5. Eiseres voert aan dat op basis van de combinatie van cognitieve klachten en de rugklachten een urenbeperking is aangewezen. De verzekeringsarts bezwaar en beroep heeft toegelicht dat geen aanleiding wordt gezien voor een urenbeperking per dag of per week, omdat er geen sprake is van een energetische of preventieve indicatie en eiseres niet minder belastbaar is vanwege behandelingen. De rechtbank kan ook deze motivering van de verzekeringsartsbezwaar en beroep volgen.
6. Over de arbeidskundige beoordeling voert eiseres aan dat bij de functie productiemedewerker industrie de belastbaarheid van eiseres ten aanzien van zitten wordt overschreden. De rechtbank ziet geen aanleiding om te oordelen dat de geduide functies niet geschikt zijn. In het rapport van 12 januari 2023 en de Resultaat functiebeoordeling van 12 januari 2023 heeft de arbeidsdeskundige bezwaar en beroep gemotiveerd waarom de functies de belastbaarheid van eiseres niet overschrijden.
7. Dat betekent dat eiseres op juiste gronden minder dan 35% arbeidsongeschikt is verklaard en geen recht heeft op een WIA-uitkering per 13 mei 2022. Eiseres krijgt dus geen gelijk.

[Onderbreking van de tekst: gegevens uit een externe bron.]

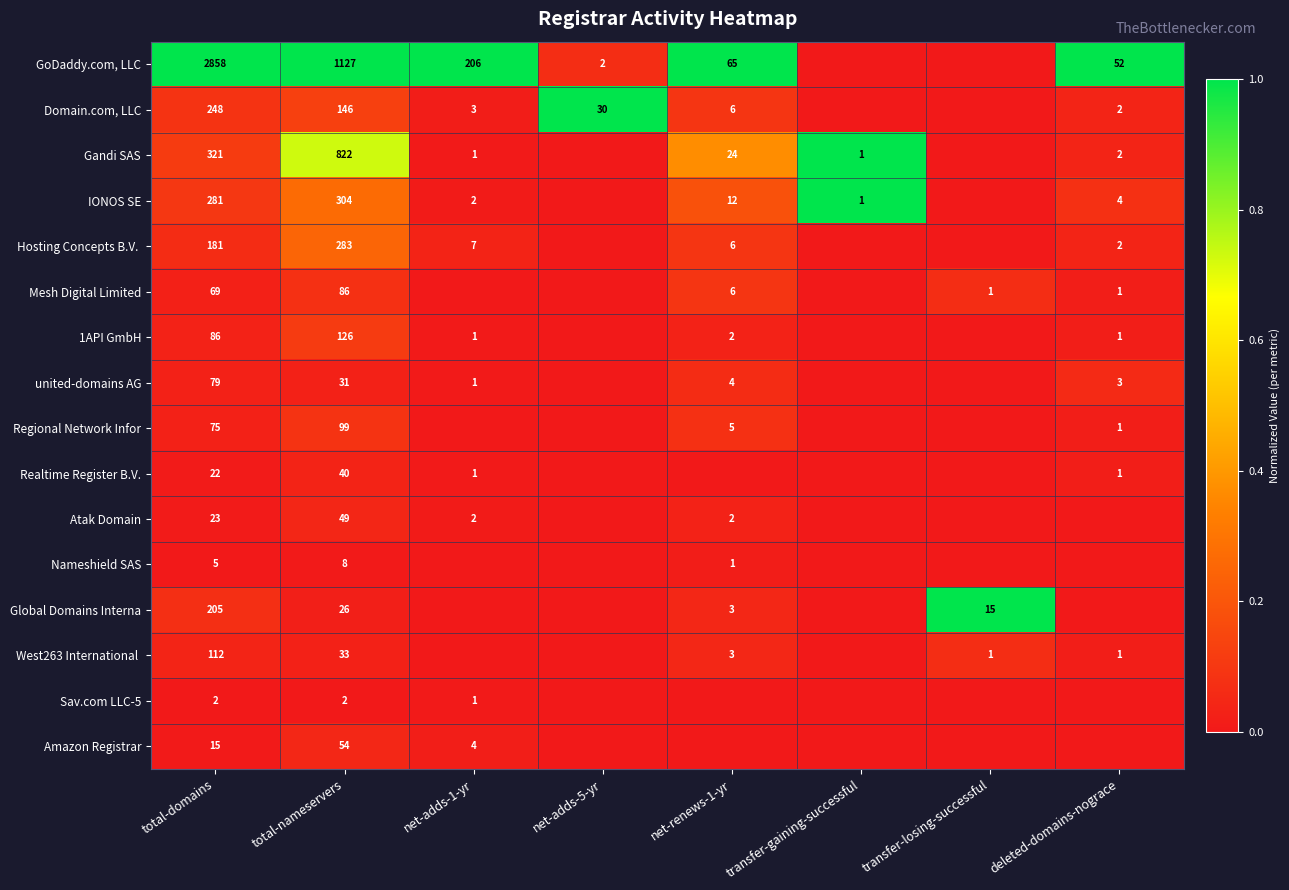

True or false: Gandi SAS has a value of 24 at net-renews-1-yr.

True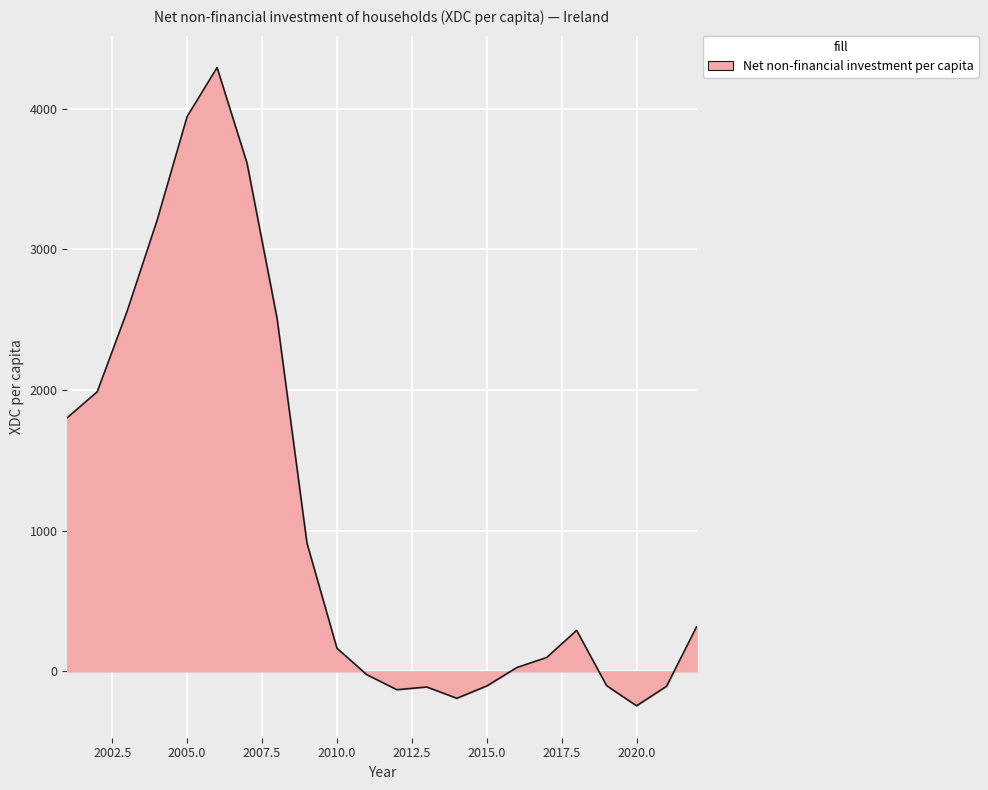

What is the greatest value displayed?

4292.9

Het beroep is ongegrond. Het Uwv hoeft geen proceskosten te vergoeden.
Deze uitspraak is uitgesproken in het openbaar op 29 juni 2023 door mr. K. de Meulder, rechter, in aanwezigheid van mr. M.C.G. van Dijk, griffier.
griffier rechter
Een afschrift van dit proces-verbaal is verzonden aan partijen op:

Informatie over hoger beroep

Een partij die het niet eens is met deze uitspraak, kan een hogerberoepschrift sturen naar de Centrale Raad van Beroep waarin wordt uitgelegd waarom deze partij het niet eens is met deze uitspraak. Het hogerberoepschrift moet worden ingediend binnen zes weken na de dag waarop dit proces-verbaal is verzonden. Kan de indiener de behandeling van het hoger beroep niet afwachten, omdat de zaak spoed heeft, dan kan de indiener de voorzieningenrechter van de Centrale Raad van Beroep vragen om een voorlopige voorziening (een tijdelijke maatregel) te treffen.